PROVIDED DATA
------------------------------------------------------------------------

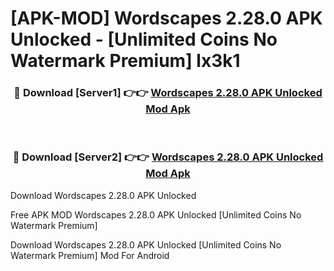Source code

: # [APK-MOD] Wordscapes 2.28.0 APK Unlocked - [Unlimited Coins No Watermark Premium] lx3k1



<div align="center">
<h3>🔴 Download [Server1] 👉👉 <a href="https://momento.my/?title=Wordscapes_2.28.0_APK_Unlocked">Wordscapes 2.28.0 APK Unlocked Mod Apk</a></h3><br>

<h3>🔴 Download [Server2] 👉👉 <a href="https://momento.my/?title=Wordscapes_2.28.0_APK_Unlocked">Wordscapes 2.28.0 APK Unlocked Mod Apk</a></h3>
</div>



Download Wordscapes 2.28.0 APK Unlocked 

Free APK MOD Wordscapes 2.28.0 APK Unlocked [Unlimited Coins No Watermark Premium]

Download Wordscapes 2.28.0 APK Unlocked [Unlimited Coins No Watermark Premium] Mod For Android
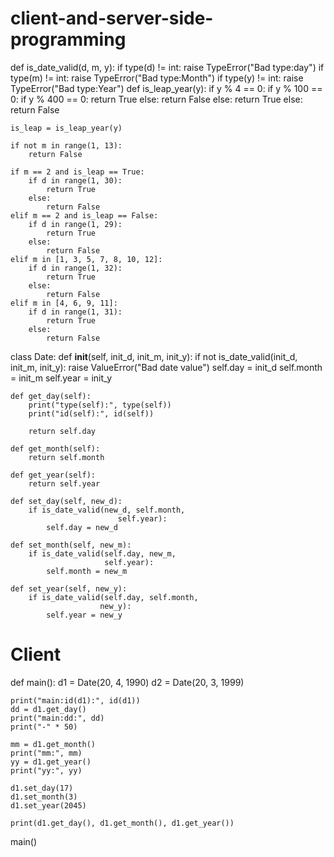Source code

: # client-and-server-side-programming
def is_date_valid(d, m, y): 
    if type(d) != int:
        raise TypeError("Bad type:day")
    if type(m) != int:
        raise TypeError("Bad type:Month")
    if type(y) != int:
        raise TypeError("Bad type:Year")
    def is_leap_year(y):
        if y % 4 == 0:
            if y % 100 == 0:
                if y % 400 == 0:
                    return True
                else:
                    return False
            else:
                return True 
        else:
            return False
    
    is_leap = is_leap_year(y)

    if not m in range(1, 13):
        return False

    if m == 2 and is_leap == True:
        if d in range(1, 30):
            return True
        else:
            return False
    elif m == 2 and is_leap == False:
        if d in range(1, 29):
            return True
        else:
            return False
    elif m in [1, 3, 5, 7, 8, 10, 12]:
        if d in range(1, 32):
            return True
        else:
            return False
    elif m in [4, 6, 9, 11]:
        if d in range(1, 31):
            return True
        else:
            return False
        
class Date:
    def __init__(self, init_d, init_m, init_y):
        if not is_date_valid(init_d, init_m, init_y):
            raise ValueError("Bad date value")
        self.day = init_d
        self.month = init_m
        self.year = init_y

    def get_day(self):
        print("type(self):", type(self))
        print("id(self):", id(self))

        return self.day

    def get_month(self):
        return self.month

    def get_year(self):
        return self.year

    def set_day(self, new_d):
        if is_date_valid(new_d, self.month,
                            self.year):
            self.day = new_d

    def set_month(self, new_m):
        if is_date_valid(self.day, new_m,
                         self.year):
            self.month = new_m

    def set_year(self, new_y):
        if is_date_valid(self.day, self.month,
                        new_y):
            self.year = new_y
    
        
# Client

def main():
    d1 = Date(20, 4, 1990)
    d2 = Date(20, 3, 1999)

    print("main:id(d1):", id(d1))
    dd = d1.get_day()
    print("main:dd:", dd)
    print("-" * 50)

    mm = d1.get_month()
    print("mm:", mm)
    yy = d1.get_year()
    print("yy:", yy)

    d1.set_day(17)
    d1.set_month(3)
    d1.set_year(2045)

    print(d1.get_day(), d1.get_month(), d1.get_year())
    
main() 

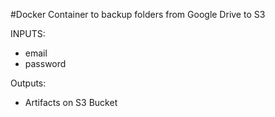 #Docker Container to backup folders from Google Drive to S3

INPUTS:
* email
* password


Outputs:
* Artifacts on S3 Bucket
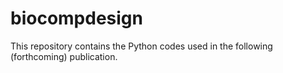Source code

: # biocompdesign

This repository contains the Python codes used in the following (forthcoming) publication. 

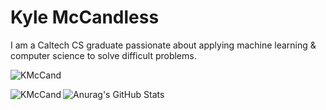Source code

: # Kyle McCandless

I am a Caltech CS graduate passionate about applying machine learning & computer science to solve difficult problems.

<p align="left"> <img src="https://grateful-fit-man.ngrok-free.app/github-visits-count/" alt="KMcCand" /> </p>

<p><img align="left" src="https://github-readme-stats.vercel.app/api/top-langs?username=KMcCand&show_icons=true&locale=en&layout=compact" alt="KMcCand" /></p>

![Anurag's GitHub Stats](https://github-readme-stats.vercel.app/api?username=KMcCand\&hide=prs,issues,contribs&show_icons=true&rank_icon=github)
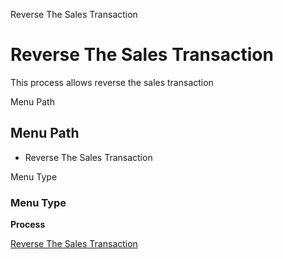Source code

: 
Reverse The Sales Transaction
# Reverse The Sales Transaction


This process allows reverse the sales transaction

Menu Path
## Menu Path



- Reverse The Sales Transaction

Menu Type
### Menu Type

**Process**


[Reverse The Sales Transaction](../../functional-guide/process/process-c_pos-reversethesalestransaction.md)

------------------------------------------------------------------------

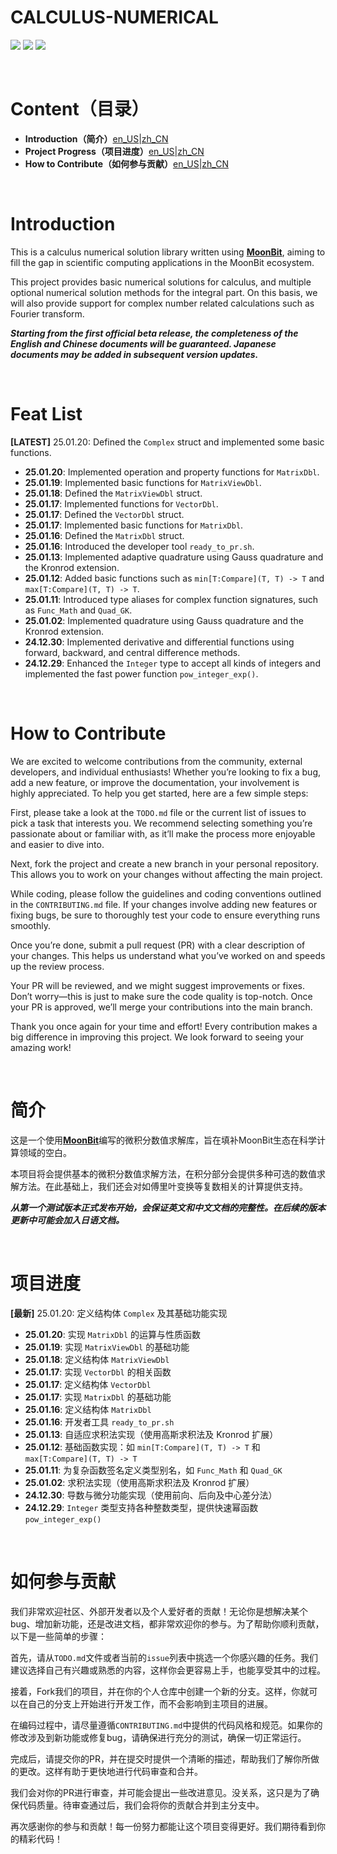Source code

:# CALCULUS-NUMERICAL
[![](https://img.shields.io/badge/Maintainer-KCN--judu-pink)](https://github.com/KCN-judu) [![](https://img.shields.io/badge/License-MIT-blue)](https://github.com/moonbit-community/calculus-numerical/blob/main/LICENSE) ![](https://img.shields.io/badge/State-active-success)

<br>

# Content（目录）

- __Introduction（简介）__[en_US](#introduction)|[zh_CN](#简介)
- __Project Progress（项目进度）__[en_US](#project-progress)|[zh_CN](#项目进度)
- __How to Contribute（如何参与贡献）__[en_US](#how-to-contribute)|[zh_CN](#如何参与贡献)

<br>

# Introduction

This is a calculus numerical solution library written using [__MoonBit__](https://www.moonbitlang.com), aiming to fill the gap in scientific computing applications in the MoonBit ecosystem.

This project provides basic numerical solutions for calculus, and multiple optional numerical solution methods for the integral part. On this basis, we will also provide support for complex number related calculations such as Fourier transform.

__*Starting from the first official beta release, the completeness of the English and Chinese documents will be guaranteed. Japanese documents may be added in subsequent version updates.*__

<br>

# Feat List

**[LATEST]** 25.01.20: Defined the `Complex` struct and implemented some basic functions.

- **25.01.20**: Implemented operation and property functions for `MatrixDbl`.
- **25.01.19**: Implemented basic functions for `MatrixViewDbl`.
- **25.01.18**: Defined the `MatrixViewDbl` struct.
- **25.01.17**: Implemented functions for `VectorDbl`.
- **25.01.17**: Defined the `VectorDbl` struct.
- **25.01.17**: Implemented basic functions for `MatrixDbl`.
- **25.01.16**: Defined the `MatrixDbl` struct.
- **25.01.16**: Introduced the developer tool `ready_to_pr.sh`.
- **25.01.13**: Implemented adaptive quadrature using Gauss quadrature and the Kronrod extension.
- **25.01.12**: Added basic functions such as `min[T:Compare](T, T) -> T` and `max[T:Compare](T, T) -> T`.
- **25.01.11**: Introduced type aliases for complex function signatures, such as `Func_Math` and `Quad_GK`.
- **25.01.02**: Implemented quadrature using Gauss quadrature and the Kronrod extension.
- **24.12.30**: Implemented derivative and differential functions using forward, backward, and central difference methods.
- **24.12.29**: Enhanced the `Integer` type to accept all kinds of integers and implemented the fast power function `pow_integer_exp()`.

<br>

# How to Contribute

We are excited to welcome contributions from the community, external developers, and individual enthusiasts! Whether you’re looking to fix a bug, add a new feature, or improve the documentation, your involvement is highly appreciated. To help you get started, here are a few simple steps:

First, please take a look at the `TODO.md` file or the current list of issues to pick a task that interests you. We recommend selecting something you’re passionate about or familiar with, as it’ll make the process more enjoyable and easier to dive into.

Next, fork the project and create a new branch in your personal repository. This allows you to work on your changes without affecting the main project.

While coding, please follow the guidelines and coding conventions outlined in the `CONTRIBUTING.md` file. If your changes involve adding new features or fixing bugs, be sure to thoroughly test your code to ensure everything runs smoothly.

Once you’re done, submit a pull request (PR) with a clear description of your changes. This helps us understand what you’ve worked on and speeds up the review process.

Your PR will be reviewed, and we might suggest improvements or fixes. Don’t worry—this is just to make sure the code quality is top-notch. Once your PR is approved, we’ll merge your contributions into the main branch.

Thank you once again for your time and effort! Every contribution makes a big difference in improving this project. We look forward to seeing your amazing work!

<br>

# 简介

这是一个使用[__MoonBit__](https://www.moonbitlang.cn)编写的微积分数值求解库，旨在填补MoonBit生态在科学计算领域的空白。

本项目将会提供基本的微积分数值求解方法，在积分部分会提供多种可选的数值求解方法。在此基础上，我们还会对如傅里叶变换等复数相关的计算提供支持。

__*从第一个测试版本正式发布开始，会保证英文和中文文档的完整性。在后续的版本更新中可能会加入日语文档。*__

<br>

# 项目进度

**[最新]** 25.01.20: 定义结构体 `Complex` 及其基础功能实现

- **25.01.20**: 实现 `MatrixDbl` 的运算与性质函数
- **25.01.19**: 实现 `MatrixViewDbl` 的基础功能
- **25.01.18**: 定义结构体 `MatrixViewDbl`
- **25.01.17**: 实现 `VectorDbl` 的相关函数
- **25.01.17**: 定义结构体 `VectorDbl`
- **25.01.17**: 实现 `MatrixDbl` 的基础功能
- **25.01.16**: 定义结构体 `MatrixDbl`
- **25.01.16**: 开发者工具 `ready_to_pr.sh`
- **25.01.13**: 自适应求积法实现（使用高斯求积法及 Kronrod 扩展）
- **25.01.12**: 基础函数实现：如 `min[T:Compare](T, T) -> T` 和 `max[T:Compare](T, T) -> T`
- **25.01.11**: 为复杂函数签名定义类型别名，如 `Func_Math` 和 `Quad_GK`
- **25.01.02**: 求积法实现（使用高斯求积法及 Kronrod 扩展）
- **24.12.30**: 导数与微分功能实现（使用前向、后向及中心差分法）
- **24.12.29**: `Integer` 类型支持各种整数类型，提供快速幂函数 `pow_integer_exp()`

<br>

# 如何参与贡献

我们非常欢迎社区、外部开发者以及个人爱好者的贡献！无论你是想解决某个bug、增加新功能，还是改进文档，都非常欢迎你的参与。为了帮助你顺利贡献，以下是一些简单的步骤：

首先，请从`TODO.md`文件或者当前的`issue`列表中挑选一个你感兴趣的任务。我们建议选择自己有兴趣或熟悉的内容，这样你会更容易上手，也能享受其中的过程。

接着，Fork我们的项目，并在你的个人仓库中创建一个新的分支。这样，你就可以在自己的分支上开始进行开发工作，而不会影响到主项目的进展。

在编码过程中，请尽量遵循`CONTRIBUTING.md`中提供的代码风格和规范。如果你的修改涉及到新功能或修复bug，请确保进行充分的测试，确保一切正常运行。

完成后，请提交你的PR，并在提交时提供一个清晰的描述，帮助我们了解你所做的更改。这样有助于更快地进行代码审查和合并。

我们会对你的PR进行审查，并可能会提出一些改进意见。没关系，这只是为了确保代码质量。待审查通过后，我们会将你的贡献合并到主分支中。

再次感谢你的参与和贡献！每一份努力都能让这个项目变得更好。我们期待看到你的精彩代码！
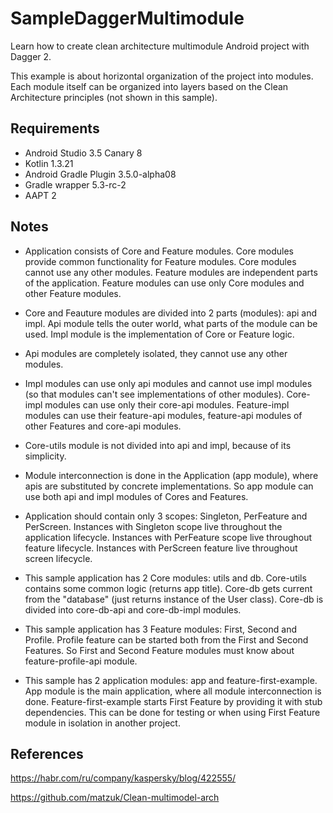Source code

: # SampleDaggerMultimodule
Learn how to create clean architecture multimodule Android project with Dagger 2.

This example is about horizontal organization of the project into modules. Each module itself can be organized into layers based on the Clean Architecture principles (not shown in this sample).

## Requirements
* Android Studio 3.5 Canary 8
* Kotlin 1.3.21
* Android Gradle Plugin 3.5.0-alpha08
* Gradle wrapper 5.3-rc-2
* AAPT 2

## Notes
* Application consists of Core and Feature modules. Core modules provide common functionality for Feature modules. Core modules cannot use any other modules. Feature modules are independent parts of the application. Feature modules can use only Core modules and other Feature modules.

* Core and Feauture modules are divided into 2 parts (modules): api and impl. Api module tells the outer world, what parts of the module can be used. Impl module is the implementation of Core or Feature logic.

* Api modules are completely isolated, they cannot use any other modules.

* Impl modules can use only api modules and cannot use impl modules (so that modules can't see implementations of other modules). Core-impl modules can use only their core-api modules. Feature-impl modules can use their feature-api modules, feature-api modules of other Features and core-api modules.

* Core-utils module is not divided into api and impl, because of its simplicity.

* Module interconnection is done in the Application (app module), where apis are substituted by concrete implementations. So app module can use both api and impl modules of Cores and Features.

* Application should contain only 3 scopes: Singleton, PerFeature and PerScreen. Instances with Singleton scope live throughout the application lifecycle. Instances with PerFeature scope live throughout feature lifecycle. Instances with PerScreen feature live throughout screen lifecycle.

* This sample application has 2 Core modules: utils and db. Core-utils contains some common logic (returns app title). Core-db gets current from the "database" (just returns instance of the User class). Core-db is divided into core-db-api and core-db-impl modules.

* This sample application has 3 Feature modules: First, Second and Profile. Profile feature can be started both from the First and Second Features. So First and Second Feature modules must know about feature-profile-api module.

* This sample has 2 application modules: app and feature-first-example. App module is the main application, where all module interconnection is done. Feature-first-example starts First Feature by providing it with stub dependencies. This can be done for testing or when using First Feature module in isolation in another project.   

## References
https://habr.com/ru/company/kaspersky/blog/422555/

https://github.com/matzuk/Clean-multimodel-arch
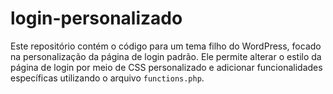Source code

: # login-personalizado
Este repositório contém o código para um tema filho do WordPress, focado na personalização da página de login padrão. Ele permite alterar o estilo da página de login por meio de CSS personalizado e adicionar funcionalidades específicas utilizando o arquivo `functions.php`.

------------------------------------------------------------------------

TASK STATEMENT
Rewrite the lines from the one containing "they cannot use any other modules." through the one containing "Este repositório contém" as a numbered list, skipping blank lines and leaving out the pictures.

RESULT OF THE EXERCISE
1. * Api modules are completely isolated, they cannot use any other modules.
2. * Impl modules can use only api modules and cannot use impl modules (so that modules can't see implementations of other modules). Core-impl modules can use only their core-api modules. Feature-impl modules can use their feature-api modules, feature-api modules of other Features and core-api modules.
3. * Core-utils module is not divided into api and impl, because of its simplicity.
4. * Module interconnection is done in the Application (app module), where apis are substituted by concrete implementations. So app module can use both api and impl modules of Cores and Features.
5. * Application should contain only 3 scopes: Singleton, PerFeature and PerScreen. Instances with Singleton scope live throughout the application lifecycle. Instances with PerFeature scope live throughout feature lifecycle. Instances with PerScreen feature live throughout screen lifecycle.
6. * This sample application has 2 Core modules: utils and db. Core-utils contains some common logic (returns app title). Core-db gets current from the "database" (just returns instance of the User class). Core-db is divided into core-db-api and core-db-impl modules.
7. * This sample application has 3 Feature modules: First, Second and Profile. Profile feature can be started both from the First and Second Features. So First and Second Feature modules must know about feature-profile-api module.
8. * This sample has 2 application modules: app and feature-first-example. App module is the main application, where all module interconnection is done. Feature-first-example starts First Feature by providing it with stub dependencies. This can be done for testing or when using First Feature module in isolation in another project.   
9. ## References
10. https://habr.com/ru/company/kaspersky/blog/422555/
11. https://github.com/matzuk/Clean-multimodel-arch
12. Source code
13. : # login-personalizado
14. Este repositório contém o código para um tema filho do WordPress, focado na personalização da página de login padrão. Ele permite alterar o estilo da página de login por meio de CSS personalizado e adicionar funcionalidades específicas utilizando o arquivo `functions.php`.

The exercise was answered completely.